Franchise to freedom
You could also make a bundle by buying a franchise, in which you pay for the right to use a company’s trademark and name. That includes food chains, health clubs, hair care studios, cleaning services and financial support service firms. Typically, the franchisor provides startup expertise, marketing strategies, management guidance, financial assistance and training — making it easy to hit the ground running. But most also require minimum cash on hand to even start the discussion — which can come from savings, home equity, 401(k)s or stock portfolios.
Subway sandwich shop, for example, requires franchisees to have $12,500 in available cash, according to Franchise Solutions, and estimates the overall investment to establish a restaurant ranges from $92,050 to $222,800, which can come from cash and business loans. Some franchises, including YoNaturals, which stocks organic snack vending machines, even cater to the home-based crowd. Just be sure to do your homework before signing on and find a product you can sell. It’s hardly a sure thing, but successful franchisees can easily clear six figures a year.
Drive for money
A less conventional, but potentially lucrative way to generate extra cash is to drive recreational and specialty vehicles to the dealerships where they’re sold — including school buses, RVs, Greyhound buses, armored vehicles and ambulances, which don’t fit on the back of car carriers. Most manufacturers that hire drivers require a commercial driver’s license, which requires a small investment of time and money on your part. Full-time drivers can earn upward of $50,000, says Craig Chilton, founder of TravelForPay.org, which connects drivers with hiring companies. But, the estimated 10,000 drivers who make Saturday and Sunday deliveries can pocket $300 per weekend. The job is particularly well-suited to college students and teachers who have summers off, as well as retirees, says Chilton.
Find a roommate
This is a tough one if you’re raising three kids, but if you live alone, you might consider renting out your spare bedroom or basement. Depending on where you live and the amenities in your home, you could bring in an extra $500 to $1,500 a month without lifting a finger.
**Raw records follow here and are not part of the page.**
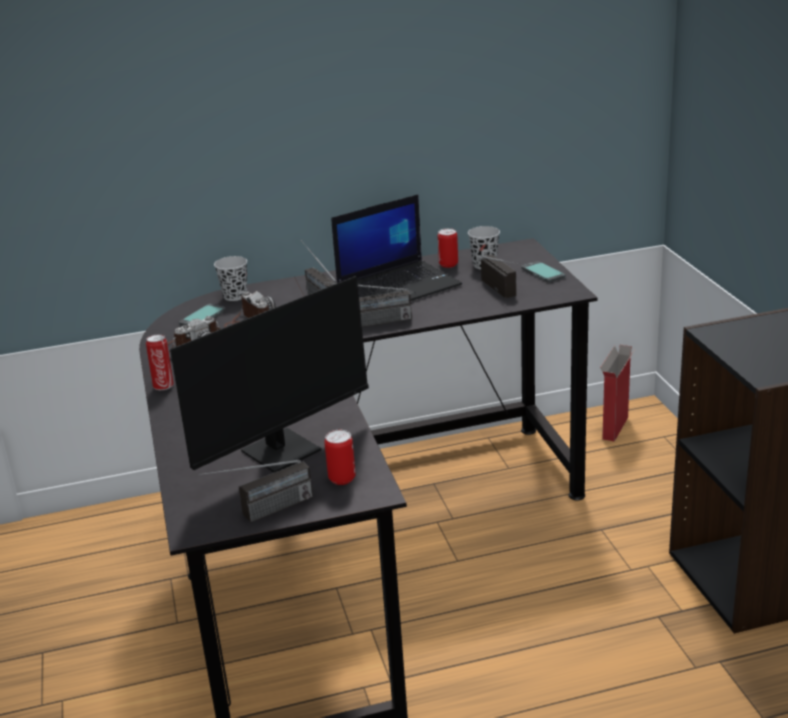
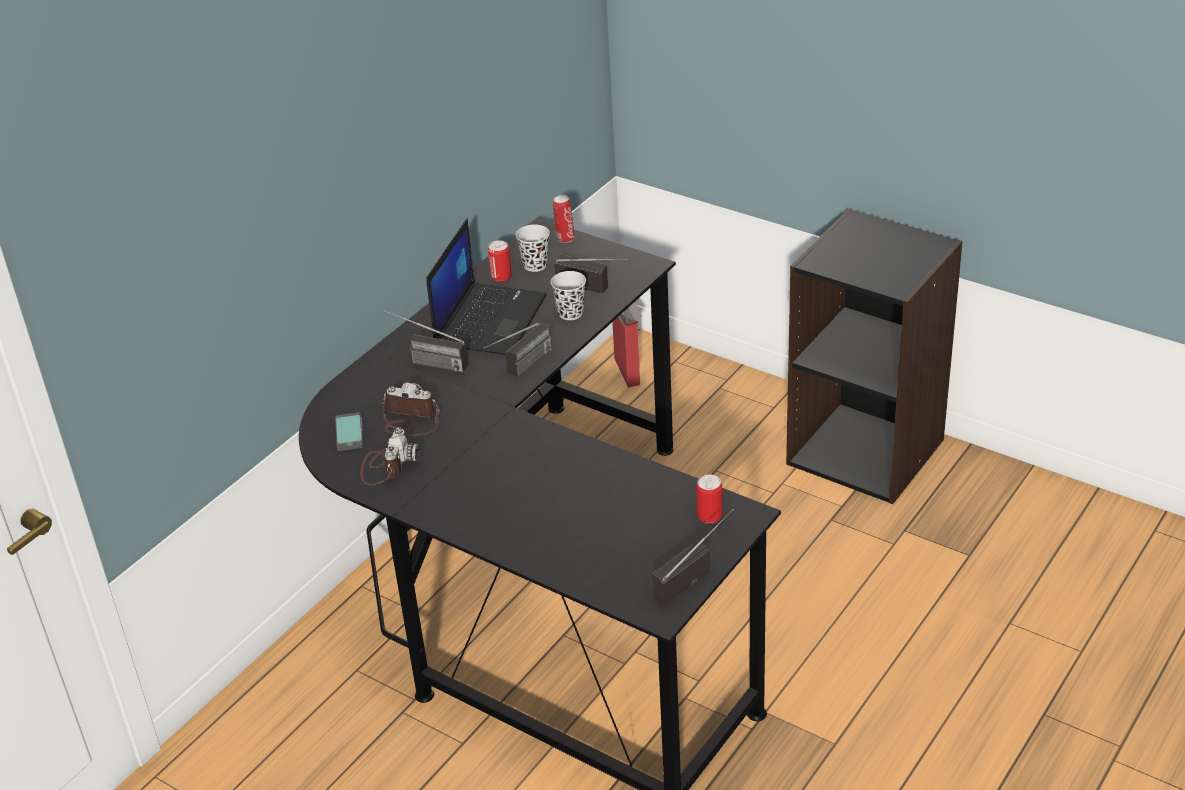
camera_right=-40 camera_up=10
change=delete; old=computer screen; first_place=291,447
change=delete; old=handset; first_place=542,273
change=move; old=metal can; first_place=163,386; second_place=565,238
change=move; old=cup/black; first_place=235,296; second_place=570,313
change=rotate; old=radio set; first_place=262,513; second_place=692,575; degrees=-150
Just be sure to screen your candidates carefully. Do a criminal-background check. Get referrals from prior landlords, check their credit score and independently confirm their employment.
Create passive income
To truly attain financial freedom, you’ll have to pursue passive sources of income, meaning investments that generate wealth with little ongoing involvement from you. Examples include publishing royalties, profit from business partnerships, dividends from equities and rental income. Purchasing a rental property requires a significant upfront investment, but the potential payoff is huge. Focus on buying several multifamily units rather than one single-family home, says Robert Cain, publisher of the Rental Property Reporter.
“If you buy four units (rental apartments) you can make $400 to $600 a month, depending on your market, whereas you’ll likely make $100 to $150 a month after expenses on a single-family rental — and that’s if you buy smart,” he says. Over time, says Cain, your rental fees will climb, while your expenses remain the same (if you get a fixed-rate loan). And don’t forget, you have someone else helping you pay off an appreciating asset.
Speak for success
Afraid of public speaking? You’d better get over it, and fast. Those able to draw a crowd, like best-selling authors, politicians and celebrities, can command $30,000, $50,000 — even $100,000 per engagement. Without the benefit of notoriety, however, the rest of us are more likely to fetch from $500 to $5,000 per gig — but only if you bring something fresh to the table. (You may also have to start off speaking for free.) Troll your areas of expertise for subject matter and start organizing your message. And don’t limit yourself to financial workshops or motivation lectures. Consider your hobbies as fodder for seminars. Speakers bureaus can connect you with venues, but they’ll also take a cut of your profit — as much as 30 percent.
In today’s economy where job security is uncertain, the importance of diversifying your income cannot be overstated. Some business ventures, however, have a bigger potential payoff than others. Your available assets and appetite for risk will determine which course of action is right for you.